A quarter horse named Miss Beutiful Ojos
Read more about the nurse mare and her role in this Stonestreet update:
Nurse mares are never brought into situations that are ideal. They must act as a surrogate mother for a foal whose own mother is unable to care for it.
In fact, a nurse mare raised Rachel Alexandra when her dam, Lotta Kim, rejected her.
Rachel’s attachment to her own filly in the short time they were together, was deep and it is important now to support her surrogate, Miss Beutiful Ojos, as she steps into this difficult situation to raise that filly.
We have received many very natural questions about this process:
Who is the nurse mare?
Miss Beutiful Ojos is a quarter horse and trusted nurse mare who has performed this important job at Stonestreet before. Nurse mares are often quarter or draft horses, and it is imperative that they possess good nurse mare characteristics. Miss Beutiful Ojos, or “Ojos” for short, is both very sweet and a great milk producer, two of the most important nurse mare qualities.
In those difficult situations in which we have to call in a nurse mare, Stonestreet draws upon a very select network of farms we trust to provide well-tempered and disease-free mares, while ensuring proper care for the nurse mare’s foal as well.
If Rachel recovers, will her foal be returned to her?
No. Rachel’s filly has bonded with Ojos, and she now considers Ojos to be her mother. She will remain with her until she is weaned. It is important to respect the bond now created between Rachel’s filly and her surrogate.

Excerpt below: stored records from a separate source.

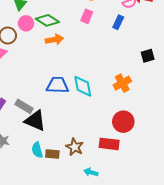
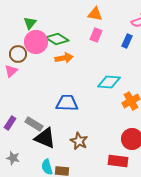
pink circle: (26, 23) -> (36, 42), size x1.5
cyan diamond: (83, 86) -> (109, 82), moved, turned -75
brown star: (75, 147) -> (79, 141), moved

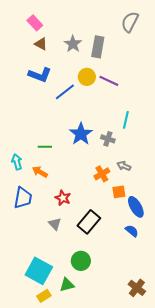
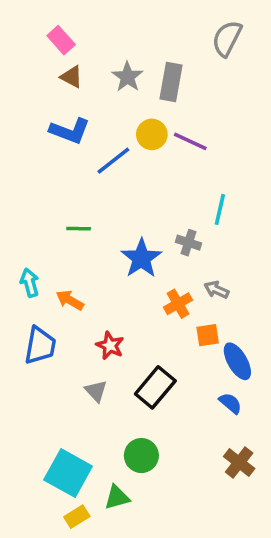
blue star: (81, 134) -> (141, 258), moved
green line: (45, 147) -> (79, 229), moved
brown cross: (137, 288) -> (239, 463), moved

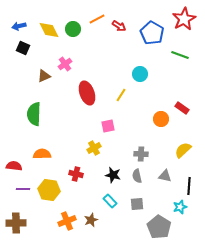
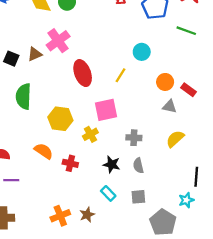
black square: (23, 48) -> (11, 59), moved
pink cross: (65, 64) -> (58, 41), size x1.5
orange circle: (161, 119) -> (165, 82), moved
pink square: (108, 126) -> (106, 110), size x1.5
yellow semicircle: (183, 150) -> (175, 139), moved
orange semicircle: (42, 154) -> (44, 151), moved, turned 36
gray cross: (141, 154) -> (134, 138), moved
gray triangle: (165, 176) -> (170, 106), moved
yellow hexagon: (49, 190) -> (60, 119), moved

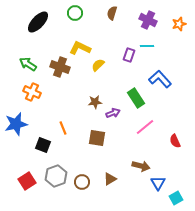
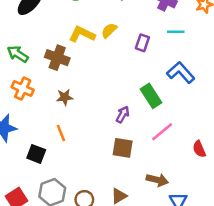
cyan line: (147, 46) -> (176, 32), moved
yellow semicircle: (98, 65) -> (109, 30), moved
brown star: (95, 102) -> (65, 97), moved
purple arrow: (113, 113) -> (123, 114), turned -40
brown square: (97, 138) -> (123, 148), moved

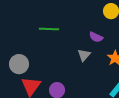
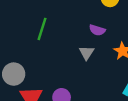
green line: (49, 29) -> (42, 29), turned -66

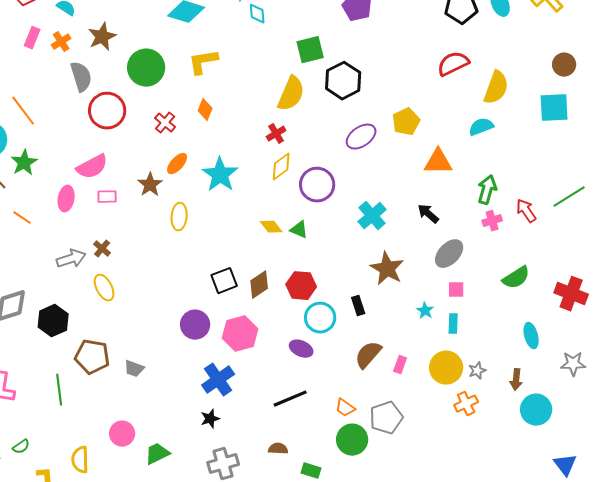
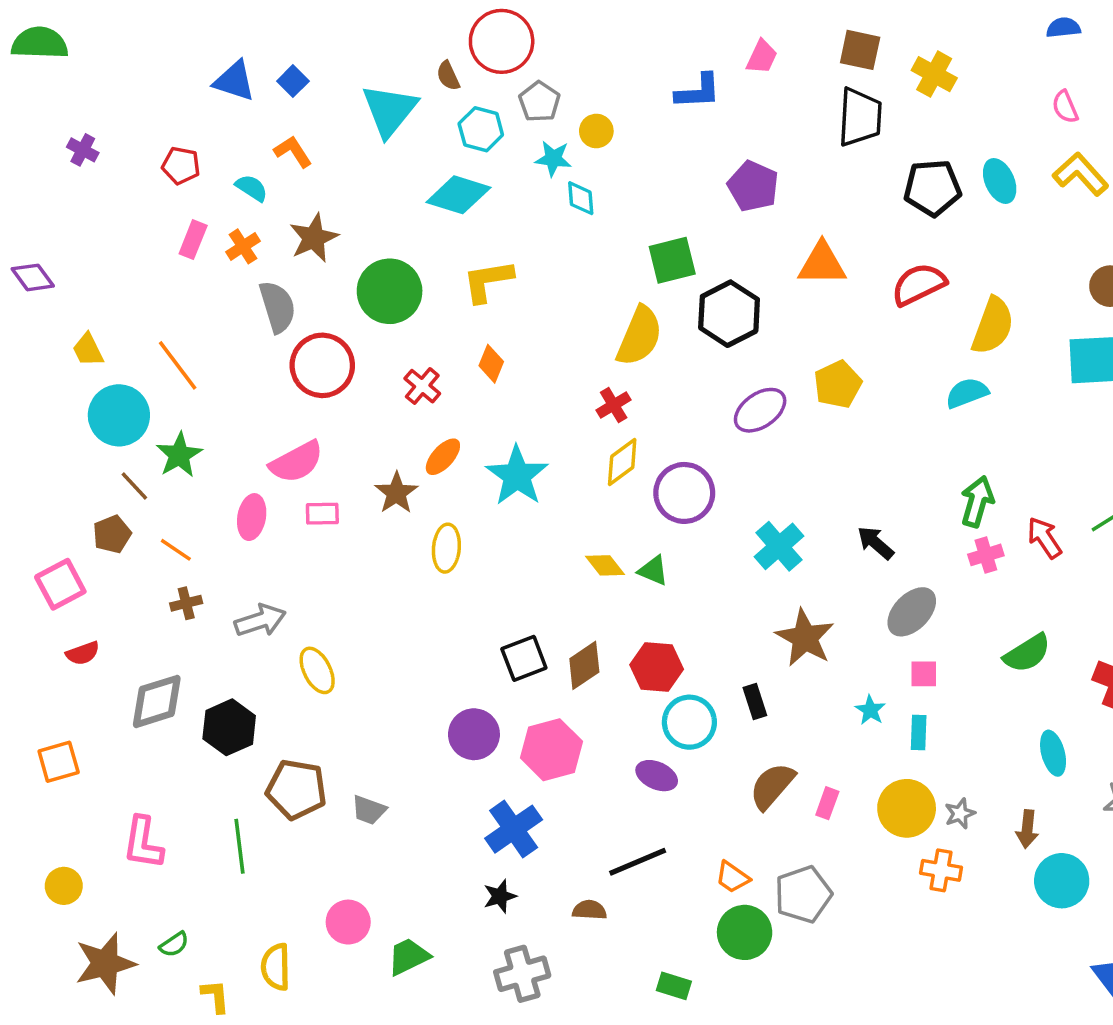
orange triangle: (438, 162) -> (822, 264), moved
brown cross: (102, 249) -> (186, 603), moved, turned 36
orange cross: (466, 404) -> (941, 870), turned 35
brown semicircle: (278, 449) -> (589, 910), moved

Rachel’s condition remains serious and she will need her strength as she fights to recover. Even if she were able to return to her foal, her milk production would have ceased. It is again, not an ideal situation, but keep in mind Rachel was raised by a surrogate as well.
What will happen to the nurse mare’s foal?
Ojos is what you might call a “professional” nurse mare. She is very good at her job and provides an important service under very difficult circumstances.
The filly out of Miss Beutiful Ojos will be hand raised as a reining/cutting horse prospect.
In this situation the timing worked out well. Ojos had foaled a palomino filly on Wednesday. Rachel’s filly was hand fed until Ojos arrived on Thursday, only after her own palomino filly was able to get the ‘first milk’, or all-important colostrum from her own mother. This is something Ojos’ owner is very firm about.
We visited Ojos’ filly on Friday afternoon. She is being hand raised along with another foal whose mother is also a nurse mare. This little filly will be bottle, then bucket fed along with her stall mate. They are both nicely bred quarter horse foals and she is expected to be a reining or cutting prospect.